In a move clearly designed to smother any chance of a successful leadership challenge for at least three years, Nick Griffin has told a meeting of the BNP’s Advisory Council that he intends to step down at the end 0f 2013.
The carefully crafted plan is designed to undermine support for any potential leadership challengers among the voting membership, large numbers of which will be satisfied that Griffin has apparently set a date for his departure and given promises that he intends to modernise the BNP’s election fighting capability.
“By then I would have been leader of the BNP for 15 years and that is long enough,” said Griffin. “It will be time to make way for a younger person who does not have any baggage which can be used against the party.”
Griffin claims he needs the time to put into place the last “building blocks” of the BNP’s administrative and political machine, according to the BNP website.
“This is going to take at least 18 months to implement and after that I intend to hand the party over to someone who will be able to drive support up to where it can be a serious contender for power,” said Griffin.
Griffin’s utter political ineptness has been amply demonstrated over the past few weeks of the general election, though somehow the political greenhorns and Griffin cultists among the BNP membership have been fooled (or have fooled themselves) into believing that the party’s obliteration was in fact an advance, and that their millstone of a leader remains the man to take them forward.
It would certainly be difficult for Griffin to take the BNP any further backward.
In the meantime, sheltering behind the cover of his putative resignation date and the claims of needing time to put the BNP’s electoral machine in order, Griffin will be free to pick off potential challengers and root out dissent within the party. Anybody even thinking about a leadership challenge can and will, on all past form, be labelled a “wrecker” unwilling to give Griffin time to complete his modernisation.

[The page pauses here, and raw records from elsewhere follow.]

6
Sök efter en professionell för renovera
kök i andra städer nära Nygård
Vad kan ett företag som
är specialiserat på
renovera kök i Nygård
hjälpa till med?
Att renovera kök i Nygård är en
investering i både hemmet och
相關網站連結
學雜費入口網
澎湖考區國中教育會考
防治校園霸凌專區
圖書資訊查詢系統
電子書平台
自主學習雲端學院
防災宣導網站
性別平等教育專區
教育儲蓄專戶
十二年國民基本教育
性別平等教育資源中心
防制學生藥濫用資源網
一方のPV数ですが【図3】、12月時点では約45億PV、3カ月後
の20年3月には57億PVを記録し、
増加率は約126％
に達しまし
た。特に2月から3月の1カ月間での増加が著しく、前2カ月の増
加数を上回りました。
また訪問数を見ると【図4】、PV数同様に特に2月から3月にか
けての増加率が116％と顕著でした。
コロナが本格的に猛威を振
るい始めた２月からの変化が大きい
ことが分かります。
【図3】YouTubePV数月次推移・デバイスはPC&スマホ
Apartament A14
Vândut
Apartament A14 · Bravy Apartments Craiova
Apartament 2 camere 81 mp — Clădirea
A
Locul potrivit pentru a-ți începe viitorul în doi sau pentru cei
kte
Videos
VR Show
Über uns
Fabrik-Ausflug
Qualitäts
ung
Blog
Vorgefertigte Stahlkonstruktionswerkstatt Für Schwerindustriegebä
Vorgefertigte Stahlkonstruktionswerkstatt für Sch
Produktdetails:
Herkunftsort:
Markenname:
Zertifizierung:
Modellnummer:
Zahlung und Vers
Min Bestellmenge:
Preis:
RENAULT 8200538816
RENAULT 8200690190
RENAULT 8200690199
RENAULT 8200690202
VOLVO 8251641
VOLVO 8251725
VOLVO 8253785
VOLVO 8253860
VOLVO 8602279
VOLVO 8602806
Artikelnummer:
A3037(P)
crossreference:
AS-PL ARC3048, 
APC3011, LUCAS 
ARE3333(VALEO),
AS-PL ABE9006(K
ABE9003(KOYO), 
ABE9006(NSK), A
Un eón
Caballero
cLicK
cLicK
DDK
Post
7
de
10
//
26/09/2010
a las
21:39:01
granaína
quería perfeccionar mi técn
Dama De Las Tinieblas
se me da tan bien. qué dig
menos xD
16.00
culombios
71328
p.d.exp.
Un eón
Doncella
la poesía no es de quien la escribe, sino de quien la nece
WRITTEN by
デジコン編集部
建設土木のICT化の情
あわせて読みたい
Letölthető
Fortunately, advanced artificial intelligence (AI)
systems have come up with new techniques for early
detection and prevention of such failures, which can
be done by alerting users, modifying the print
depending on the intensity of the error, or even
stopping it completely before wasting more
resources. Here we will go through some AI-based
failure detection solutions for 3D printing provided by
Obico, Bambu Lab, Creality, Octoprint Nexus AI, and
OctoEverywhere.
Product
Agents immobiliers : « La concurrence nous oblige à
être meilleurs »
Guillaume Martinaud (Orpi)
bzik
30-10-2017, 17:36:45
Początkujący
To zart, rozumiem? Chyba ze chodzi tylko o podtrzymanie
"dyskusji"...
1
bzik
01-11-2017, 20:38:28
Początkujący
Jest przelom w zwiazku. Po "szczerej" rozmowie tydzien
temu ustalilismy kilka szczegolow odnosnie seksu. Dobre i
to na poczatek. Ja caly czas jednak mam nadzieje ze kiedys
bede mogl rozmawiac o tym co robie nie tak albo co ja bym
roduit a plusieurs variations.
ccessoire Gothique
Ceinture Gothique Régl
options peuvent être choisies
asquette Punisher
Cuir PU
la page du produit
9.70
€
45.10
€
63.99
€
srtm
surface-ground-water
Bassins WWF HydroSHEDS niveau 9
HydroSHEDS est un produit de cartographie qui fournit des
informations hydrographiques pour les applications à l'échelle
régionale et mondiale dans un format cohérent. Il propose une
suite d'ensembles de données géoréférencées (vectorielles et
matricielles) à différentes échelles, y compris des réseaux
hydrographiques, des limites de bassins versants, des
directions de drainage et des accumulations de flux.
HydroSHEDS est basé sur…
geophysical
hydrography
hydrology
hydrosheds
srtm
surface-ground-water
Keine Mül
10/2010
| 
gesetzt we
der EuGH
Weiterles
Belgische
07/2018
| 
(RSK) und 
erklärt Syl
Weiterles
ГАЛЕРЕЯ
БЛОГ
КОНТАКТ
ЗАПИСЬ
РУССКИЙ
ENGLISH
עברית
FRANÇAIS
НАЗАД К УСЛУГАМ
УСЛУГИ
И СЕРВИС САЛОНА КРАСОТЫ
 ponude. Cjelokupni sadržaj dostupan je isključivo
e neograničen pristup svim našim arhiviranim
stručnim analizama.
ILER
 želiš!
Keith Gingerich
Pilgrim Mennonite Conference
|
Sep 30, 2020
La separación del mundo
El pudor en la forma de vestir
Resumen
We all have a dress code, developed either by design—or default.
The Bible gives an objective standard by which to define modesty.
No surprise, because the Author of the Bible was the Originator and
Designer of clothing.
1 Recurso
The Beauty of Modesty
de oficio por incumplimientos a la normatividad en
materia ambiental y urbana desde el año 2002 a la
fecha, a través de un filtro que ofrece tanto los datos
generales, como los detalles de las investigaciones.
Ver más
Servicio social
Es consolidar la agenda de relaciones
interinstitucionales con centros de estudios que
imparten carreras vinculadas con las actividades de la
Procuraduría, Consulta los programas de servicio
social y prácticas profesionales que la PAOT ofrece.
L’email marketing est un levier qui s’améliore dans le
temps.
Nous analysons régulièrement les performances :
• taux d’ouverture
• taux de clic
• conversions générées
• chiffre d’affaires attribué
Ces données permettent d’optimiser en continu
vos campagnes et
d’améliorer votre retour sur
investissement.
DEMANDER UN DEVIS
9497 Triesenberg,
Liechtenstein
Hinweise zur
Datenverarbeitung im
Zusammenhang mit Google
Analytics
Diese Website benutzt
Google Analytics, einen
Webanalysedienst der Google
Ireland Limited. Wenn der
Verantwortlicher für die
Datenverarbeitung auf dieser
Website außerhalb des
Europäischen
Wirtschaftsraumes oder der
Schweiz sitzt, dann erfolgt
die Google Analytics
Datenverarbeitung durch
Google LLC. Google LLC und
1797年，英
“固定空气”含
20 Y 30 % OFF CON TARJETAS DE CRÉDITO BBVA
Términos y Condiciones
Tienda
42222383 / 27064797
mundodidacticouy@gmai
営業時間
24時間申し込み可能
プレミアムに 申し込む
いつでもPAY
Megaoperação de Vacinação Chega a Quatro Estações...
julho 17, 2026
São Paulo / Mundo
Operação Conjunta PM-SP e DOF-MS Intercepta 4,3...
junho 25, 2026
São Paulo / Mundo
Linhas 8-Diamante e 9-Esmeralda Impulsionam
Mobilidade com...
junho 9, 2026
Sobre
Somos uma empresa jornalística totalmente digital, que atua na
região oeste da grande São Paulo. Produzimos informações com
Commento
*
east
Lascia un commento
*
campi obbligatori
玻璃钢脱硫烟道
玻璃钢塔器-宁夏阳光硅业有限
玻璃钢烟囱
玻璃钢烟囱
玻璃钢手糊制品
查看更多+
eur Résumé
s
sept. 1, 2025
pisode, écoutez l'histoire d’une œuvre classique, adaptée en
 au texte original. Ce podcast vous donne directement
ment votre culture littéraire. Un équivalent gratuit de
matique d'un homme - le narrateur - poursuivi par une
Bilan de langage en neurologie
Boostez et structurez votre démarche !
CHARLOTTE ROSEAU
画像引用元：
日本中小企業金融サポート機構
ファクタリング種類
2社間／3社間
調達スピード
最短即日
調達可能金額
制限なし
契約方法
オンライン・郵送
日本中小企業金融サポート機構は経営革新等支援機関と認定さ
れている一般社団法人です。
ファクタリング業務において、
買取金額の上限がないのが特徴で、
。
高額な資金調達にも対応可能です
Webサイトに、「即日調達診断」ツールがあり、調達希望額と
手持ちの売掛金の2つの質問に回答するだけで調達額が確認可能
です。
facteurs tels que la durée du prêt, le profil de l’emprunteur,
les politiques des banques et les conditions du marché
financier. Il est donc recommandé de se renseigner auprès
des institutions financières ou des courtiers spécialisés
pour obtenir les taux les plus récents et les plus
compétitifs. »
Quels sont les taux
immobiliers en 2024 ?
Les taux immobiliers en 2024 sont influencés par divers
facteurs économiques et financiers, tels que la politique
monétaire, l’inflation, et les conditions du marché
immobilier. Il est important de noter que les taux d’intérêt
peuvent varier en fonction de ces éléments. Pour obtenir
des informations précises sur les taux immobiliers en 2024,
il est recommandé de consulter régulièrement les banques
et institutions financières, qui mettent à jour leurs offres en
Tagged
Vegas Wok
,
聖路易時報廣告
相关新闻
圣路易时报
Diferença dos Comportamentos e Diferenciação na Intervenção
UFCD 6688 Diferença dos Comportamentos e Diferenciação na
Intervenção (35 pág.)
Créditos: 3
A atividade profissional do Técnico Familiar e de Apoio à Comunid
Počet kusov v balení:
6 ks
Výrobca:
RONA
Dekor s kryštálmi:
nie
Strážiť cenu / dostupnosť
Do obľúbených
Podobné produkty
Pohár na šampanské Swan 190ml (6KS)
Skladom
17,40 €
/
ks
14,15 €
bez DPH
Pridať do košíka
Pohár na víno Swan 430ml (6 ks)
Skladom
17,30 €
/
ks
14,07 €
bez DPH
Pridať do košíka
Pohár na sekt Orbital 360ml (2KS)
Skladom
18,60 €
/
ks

Griffin will also be banking on the virtual certainty of improved voting percentages in local elections, especially by-elections, in which low turnouts favour the party – something denied them in the high turnout general election.
Griffin had already secured his continuance at the helm of the BNP with the introduction of a Byzantine nomination system, which no challenger has any realistic chance of surmounting, and so is perfectly safe, but another danger was the prospect of a breakaway led by some of the party’s better known figures. The shuffle announced to the Advisory Council is also designed to short-circuit that possibility.
We have to admit that there is a touch of genius about this manoeuvre. It will almost certainly buy Griffin the time he needs in the short term to consolidate his position, since Griffin knows better than anybody the limited reasoning power of his membership and its submissive reluctance to query his motives.
The question is, what will the internal opposition do to counter Griffin’s moves, and will enough of those calling for Griffin’s head over the past fortnight or so remain onside to make continued opposition worthwhile?